Malgré l’incertitude politique, restaurants, bars et boîtes de nuit misent sur des fêtes de fin d’année à l’aune du bon millésime 2016.

S’il y a une soirée à ne pas rater pour un gérant de bar ou de boîte de nuit, c’est bien celle du Nouvel An. «Certains établissements peuvent réaliser en une seule soirée près d’un mois de chiffre d’affaires», souligne Alain Hadifé, propriétaire de la société Caractère, spécialisée dans l’événementiel. «Au MusicHall, le réveillon représente l’équivalent de cinq soirées habituelles », selon Jean Eleftériadès, copropriétaire des lieux, où les tarifs pour le 31 décembre varient entre 200 et 600 dollars par personne. Avec des prix beaucoup plus élevés qu’en temps normal, le chiffre d’affaires est plus important, mais aussi les marges. «Elles peuvent être énormes. C’est la dernière soirée de l’année, les gens se lâchent même si tout est plus cher», souligne Olivier Gasnier Duparc, propriétaire du Miss Jones, au centre-ville.

L’enjeu est de taille également pour les restaurants. « On peut parfois récupérer les pertes de toute l’année à la Saint-Sylvestre, raconte un restaurateur. Le client est prêt à payer plus sans être plus exigeant sur la qualité de la nourriture, et certains fournisseurs font des gestes, en offrant par exemple des bouteilles de champagne. Au final, 60 % des bénéfices du réveillon peuvent aller directement dans la poche du restaurateur. »

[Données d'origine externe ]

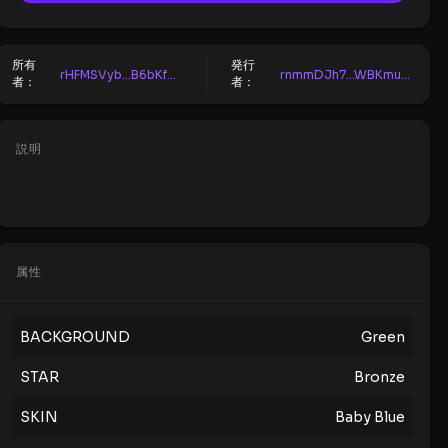
所有
発行
rHFMSVyb...B6bKfxH8
rnmmDJh7...WBKmucFH
者：
者：
説明
属性
BACKGROUND
Green
STAR
Bronze
SKIN
Baby Blue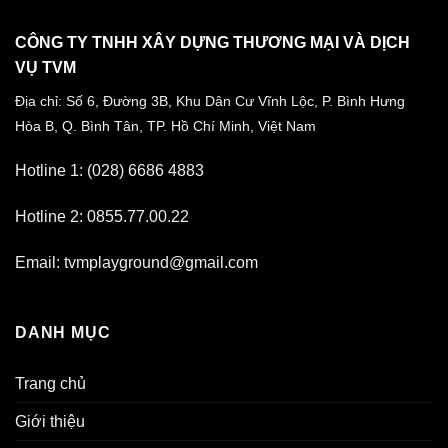
CÔNG TY TNHH XÂY DỰNG THƯƠNG MẠI VÀ DỊCH
VỤ TVM
Địa chỉ: Số 6, Đường 3B, Khu Dân Cư Vĩnh Lộc,
P. Bình Hưng
Hòa B, Q. Bình Tân,
TP. Hồ Chí Minh, Việt Nam
Hotline 1: (028) 6686 4883
Hotline 2: 0855.77.00.22
Email: tvmplayground@gmail.com
DANH MỤC
Trang chủ
Giới thiệu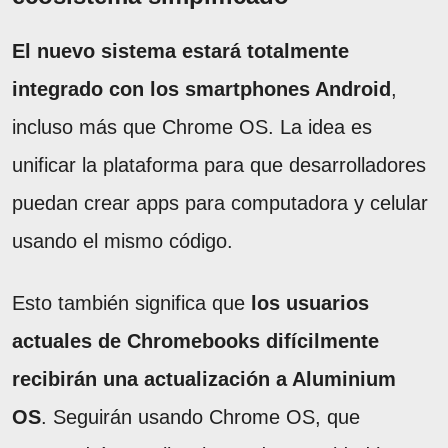
El nuevo sistema estará totalmente
integrado con los smartphones Android
,
incluso más que Chrome OS. La idea es
unificar la plataforma para que desarrolladores
puedan crear apps para computadora y celular
usando el mismo código.
Esto también significa que
los usuarios
actuales de Chromebooks difícilmente
recibirán una actualización a Aluminium
OS
. Seguirán usando Chrome OS, que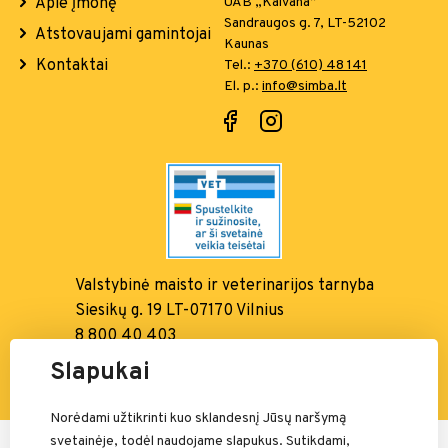
Apie įmonę
UAB „Kaivana”
Sandraugos g. 7, LT-52102
Atstovaujami gamintojai
Kaunas
Kontaktai
Tel.:
+370 (610) 48 141
El. p.:
info@simba.lt
Valstybinė maisto ir
veterinarijos tarnyba
Siesikų g. 19 LT-07170 Vilnius
8 800 40 403
info@vmvt.lt, www.vmvt.lt
Slapukai
Norėdami užtikrinti kuo sklandesnį Jūsų naršymą
svetainėje, todėl naudojame slapukus. Sutikdami,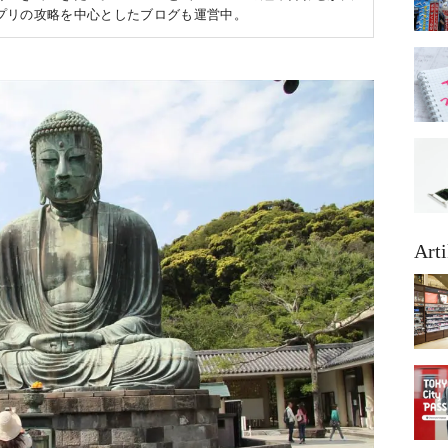
ムアプリの攻略を中心としたブログも運営中。
Arti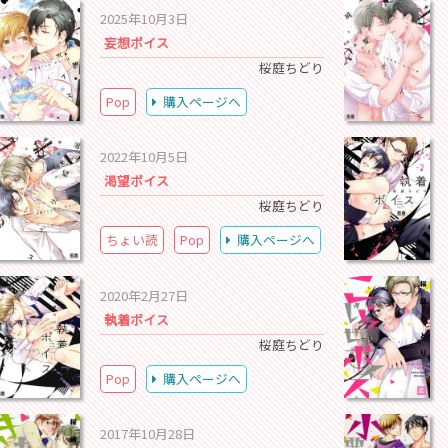
2025年10月3日
妄想ボイス
桜庭ちどり
Pop
購入ページへ
2022年10月5日
渇望ボイス
桜庭ちどり
ちょい読
Pop
購入ページへ
2020年2月27日
執着ボイス
桜庭ちどり
Pop
購入ページへ
2017年10月28日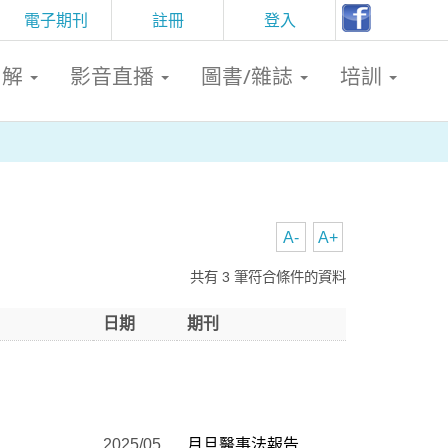
電子期刊
註冊
登入
判解
影音直播
圖書/雜誌
培訓
A-
A+
共有 3 筆符合條件的資料
日期
期刊
2025/05
月旦醫事法報告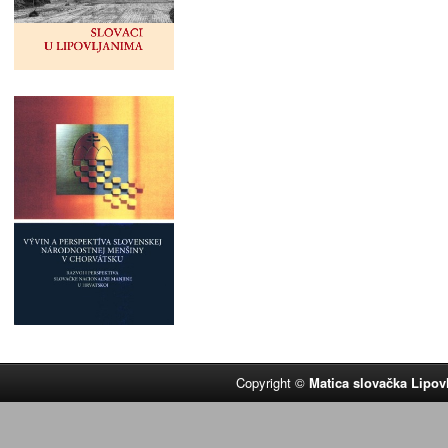
Copyright ©
Matica slovačka Lipov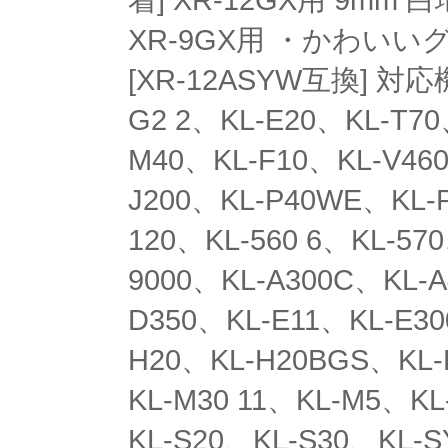
着] XR-12GX用 9mm
XR-9GX用 ・かわい
[XR-12ASYW互換] 対応機
G2 2、KL-E20、KL-T7
M40、KL-F10、KL-V460
J200、KL-P40WE、KL-
120、KL-560 6、KL-57
9000、KL-A300C、KL-A
D350、KL-E11、KL-E3
H20、KL-H20BGS、KL-
KL-M30 11、KL-M5、KL
KL-S20、KL-S30、KL-S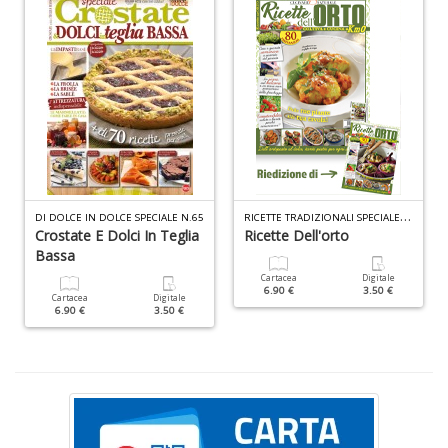
c
d
C
F
n
+
D
R
ICETTE TRADIZIONALI SPECIALE ORTO N.1
DI DOLCE IN DOLCE SPECIALE N.65
D
Crostate E Dolci In Teglia
Ricette Dell'orto
Q
Bassa
n
+
Cartacea
Digitale
6.90 €
3.50 €
D
Cartacea
Digitale
6.90 €
3.50 €
P
di
fi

Les établissements rivalisent donc d’imagination pour attirer les clients. Les restaurants étoffent leurs cartes et les boîtes de nuit organisent une farandole de bacchanales, des plus délirantes aux plus consternantes. L’offre récréative s’étend alors de Haïfa Wehbé à une nuit “indie” au Gärten. Il y en a pour tous les goûts. « Les prix vont d’une trentaine de dollars pour un restaurant à la carte de Mar Mikhaël jusqu’à 600 à 700 dollars pour une soirée animée par des stars libanaises », résume Alain Hadifé. La soirée du 31 a néanmoins perdu un peu de son faste au Liban. Impossible pour les hôtels de proposer les tarifs exorbitants des années d’or, lorsque Beyrouth était la destination privilégiée du monde arabe. À l’époque, la nuit pouvait coûter jusqu’à 1 500 dollars par personne. Depuis, les clients les plus généreux, les ressortissants du Golfe, ont déserté le pays. Quant aux Libanais, ils sont de plus en plus regardants sur les dépenses, notamment de divertissement. Certains établissements ont d’ailleurs revu leurs offres à la baisse par rapport à l’année dernière. Au Four Seasons, par exemple, il faudra compter 395 dollars cette année pour une soirée avec concert, dîner et boisson, contre 495 dollars pour le passage à 2018. « Nous avons réduit le nombre de plats de six l’année dernière à cinq cette année », se contente-t-on de justifier dans les tours de Minet el-Hosn.